WHAT IS BEING ASKED
Copy every record word for word. The images stay behind.

DATA IN THIS EXERCISE
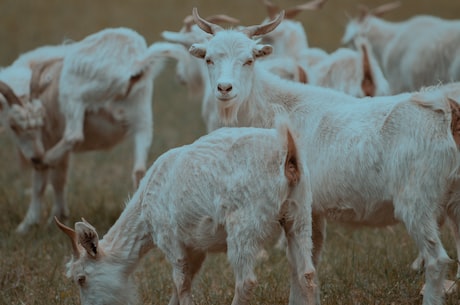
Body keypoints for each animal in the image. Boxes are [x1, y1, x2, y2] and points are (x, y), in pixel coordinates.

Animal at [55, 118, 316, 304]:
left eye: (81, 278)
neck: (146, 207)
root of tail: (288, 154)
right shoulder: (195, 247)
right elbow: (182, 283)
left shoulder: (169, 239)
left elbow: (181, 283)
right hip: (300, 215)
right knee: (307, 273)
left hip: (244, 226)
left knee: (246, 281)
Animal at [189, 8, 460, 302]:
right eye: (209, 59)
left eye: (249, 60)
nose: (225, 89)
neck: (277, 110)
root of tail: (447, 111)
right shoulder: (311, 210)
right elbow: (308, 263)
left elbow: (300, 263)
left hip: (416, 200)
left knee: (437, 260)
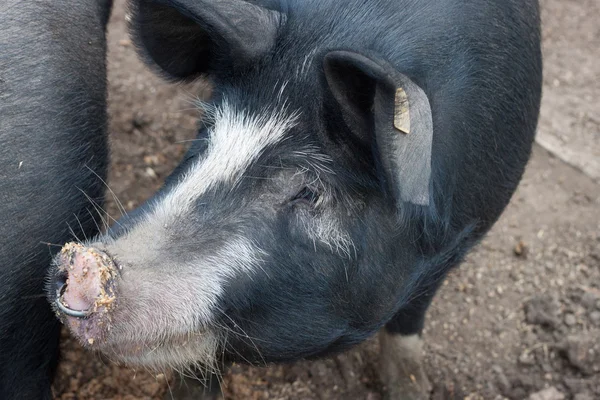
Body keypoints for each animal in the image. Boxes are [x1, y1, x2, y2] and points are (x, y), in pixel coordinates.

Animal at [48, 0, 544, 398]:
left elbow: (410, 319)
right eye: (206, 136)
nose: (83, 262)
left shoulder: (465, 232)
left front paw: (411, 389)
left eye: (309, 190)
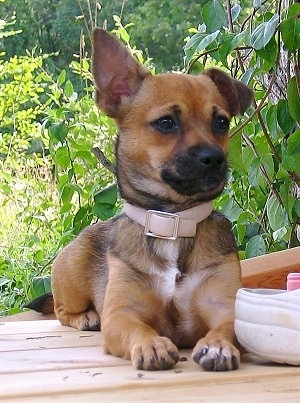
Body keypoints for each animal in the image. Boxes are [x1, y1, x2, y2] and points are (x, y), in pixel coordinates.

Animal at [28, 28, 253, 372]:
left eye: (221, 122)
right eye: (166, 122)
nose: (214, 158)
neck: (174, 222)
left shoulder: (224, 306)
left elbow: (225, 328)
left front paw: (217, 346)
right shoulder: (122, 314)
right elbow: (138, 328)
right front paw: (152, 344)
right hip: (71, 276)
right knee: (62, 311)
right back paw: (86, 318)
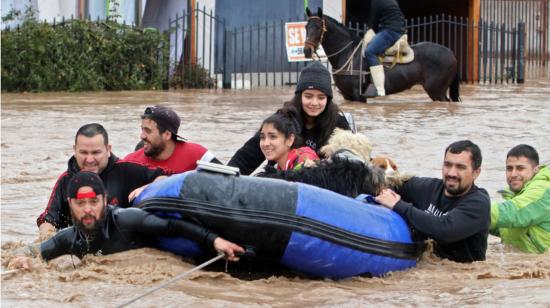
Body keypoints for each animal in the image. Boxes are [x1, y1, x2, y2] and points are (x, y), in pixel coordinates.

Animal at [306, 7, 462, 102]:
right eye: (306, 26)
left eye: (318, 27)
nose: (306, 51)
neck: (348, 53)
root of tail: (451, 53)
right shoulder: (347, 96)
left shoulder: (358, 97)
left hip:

OUTPUT FOR THIS EXERCISE
Body keypoints for each animal in the image. Boxes are [x1, y1, x2, y2] and points are (x, y), in pixel coordinates.

Animal at [55, 118, 316, 304]:
left eye: (81, 278)
neck: (146, 207)
root of tail: (288, 154)
right shoulder: (195, 247)
right elbow: (182, 283)
left shoulder: (169, 239)
left elbow: (181, 283)
right hip: (300, 215)
right knee: (307, 273)
left hip: (244, 226)
left knee: (246, 281)
Animal at [189, 8, 460, 302]:
right eye: (209, 59)
left eye: (249, 60)
nose: (225, 89)
neck: (277, 110)
root of tail: (447, 111)
right shoulder: (311, 210)
right elbow: (308, 263)
left elbow: (300, 263)
left hip: (416, 200)
left knee: (437, 260)
Body keypoints for each animal in the image. Boxes are [x1, y1, x2, y2] and points are (x, y), in pixel coordinates.

Animal at [48, 0, 544, 398]:
left elbow: (410, 319)
right eye: (206, 136)
nose: (83, 262)
left shoulder: (465, 232)
left front paw: (411, 389)
left eye: (309, 190)
Body keypoints for each animal in the image. Boxes are [x1, y1, x2, y2] and points are (x, y), in pixel coordinates.

Animal at [28, 28, 253, 372]:
left eye: (221, 122)
right eye: (166, 122)
nose: (214, 158)
neck: (174, 222)
left shoulder: (224, 306)
left elbow: (225, 328)
left front paw: (217, 346)
right shoulder: (122, 314)
right elbow: (138, 328)
right front paw: (152, 344)
right hip: (71, 276)
right knee: (62, 311)
right back paw: (86, 318)
Body keypoints for each animal in the image. Boxes are [x1, y1, x2, y2] and points are (x, y), in pixel coordinates.

Animal at [306, 7, 462, 102]:
right eye: (306, 26)
left eye: (318, 27)
nose: (306, 51)
neck: (348, 53)
root of tail: (451, 53)
right shoulder: (347, 96)
left shoulder: (358, 97)
left hip:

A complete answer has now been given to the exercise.